Their tests showed that the fight against deepfakes and other forms of online disinformation will require nearly constant reinvention. Several hundred synthetic videos are not enough to solve the problem, because they don't necessarily share the characteristics of fake videos being distributed today, much less in the years to come.
"Unlike other problems, this one is constantly changing," said Ragavan Thurairatnam, Dessa's founder and head of machine learning.
In December 2017, someone calling themselves "deepfakes" started using AI technologies to graft the heads of celebrities onto nude bodies in pornographic videos. As the practice spread across services like Twitter, Reddit and PornHub, the term deepfake entered the popular lexicon. Soon, it was synonymous with any fake video posted to the internet.
The technology used to create deepfakes has improved at a rate that surprises AI experts, and there is little reason to believe it will slow. Deepfakes should benefit from one of the few tech industry axioms that have held up over the years: Computers always get more powerful, and there is always more data. That makes the so-called machine-learning software that helps create deepfakes more effective.
"It is getting easier, and it will continue to get easier. There is no doubt about it," said Matthias Niessner, a professor of computer science at the Technical University of Munich who is working with Google on its deepfake research. "That trend will continue for years."
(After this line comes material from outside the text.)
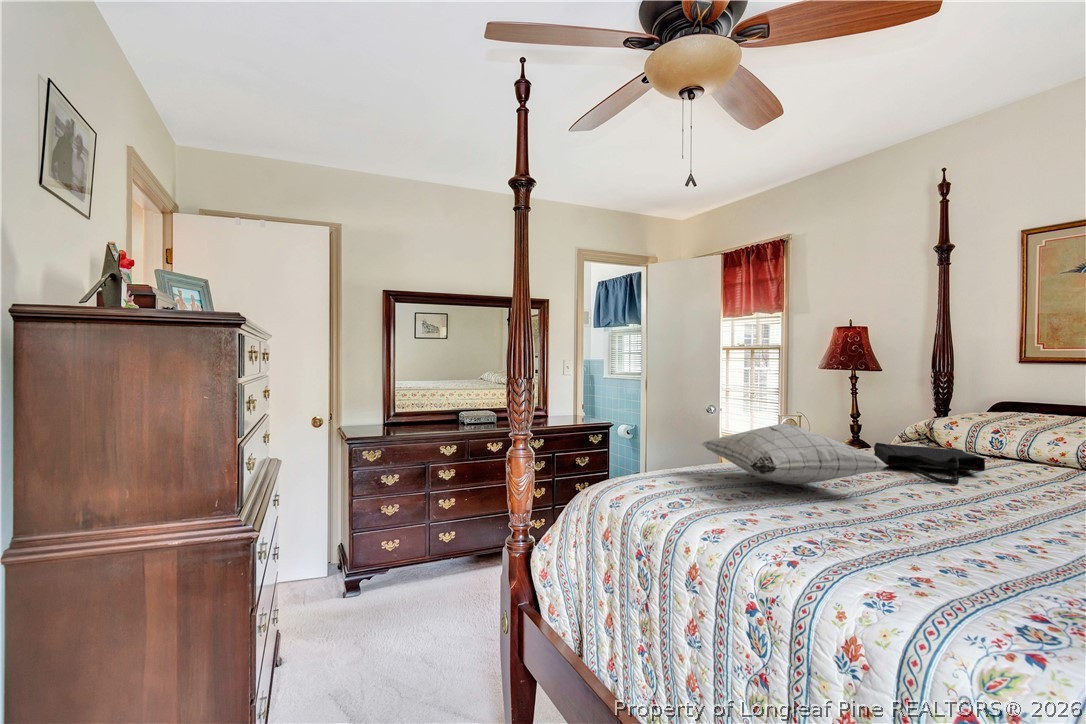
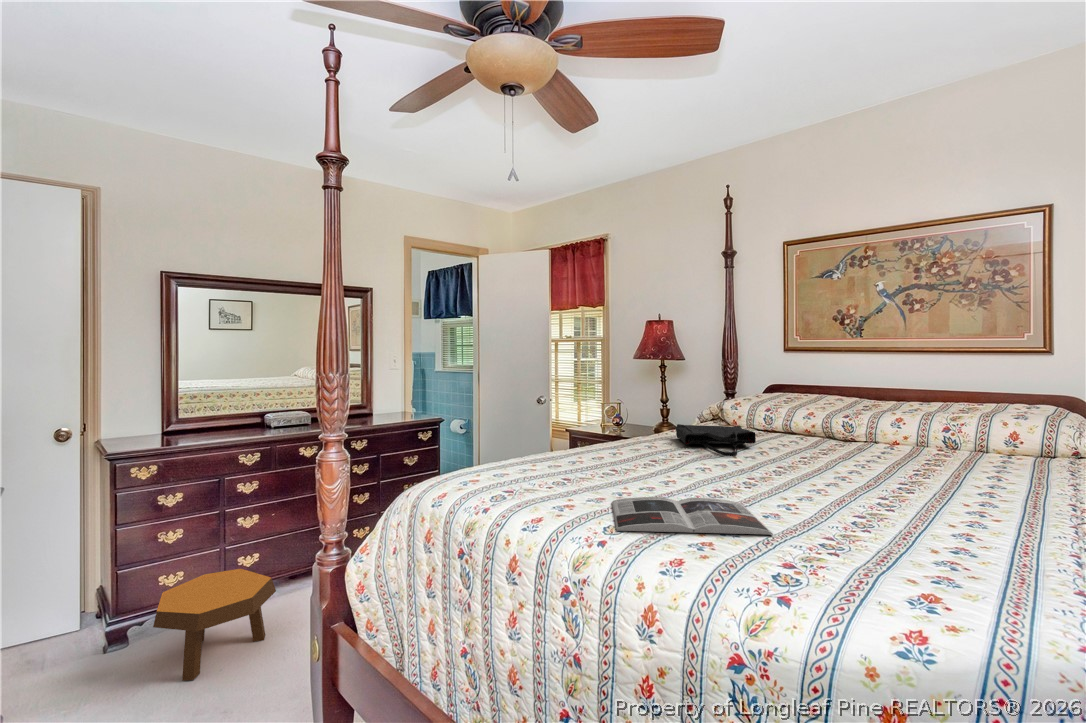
pillow: present [701,423,888,484] -> none [526,410,685,467]
magazine: none [800,520,1015,581] -> present [612,497,773,535]
footstool: none [378,544,467,632] -> present [153,569,276,681]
The question is: Which side will improve more quickly?
Researchers like Niessner are working to build systems that can automatically identify and remove deepfakes. This is the other side of the same coin. Like deepfake creators, deepfake detectors learn their skills by analysing images.
Detectors can also improve by leaps and bounds. But that requires a constant stream of new data representing the latest deepfake techniques used around the internet, Niessner and other researchers said. Collecting and sharing the right data can be difficult. Relevant examples are scarce, and for privacy and copyright reasons, companies cannot always share data with outside researchers.
Although activists and artists occasionally release deepfakes as a way of showing how these videos could shift the political discourse online, these techniques are not widely used to spread disinformation. They are mostly used to spread humour or fake pornography, according to Facebook, Google and others who track the progress of deepfakes.
Right now, deepfake videos have subtle imperfections that can be readily detected by automated systems, if not by the naked eye. But some researchers argue that the improved technology will be powerful enough to create fake images without these tiny defects. Companies like Google and Facebook hope they will have reliable detectors in place before that happens.
"In the short term, detection will be reasonably effective," said Kambhampati, the Arizona State professor. "In the longer term, I think it will be impossible to distinguish between the real pictures and the fake pictures."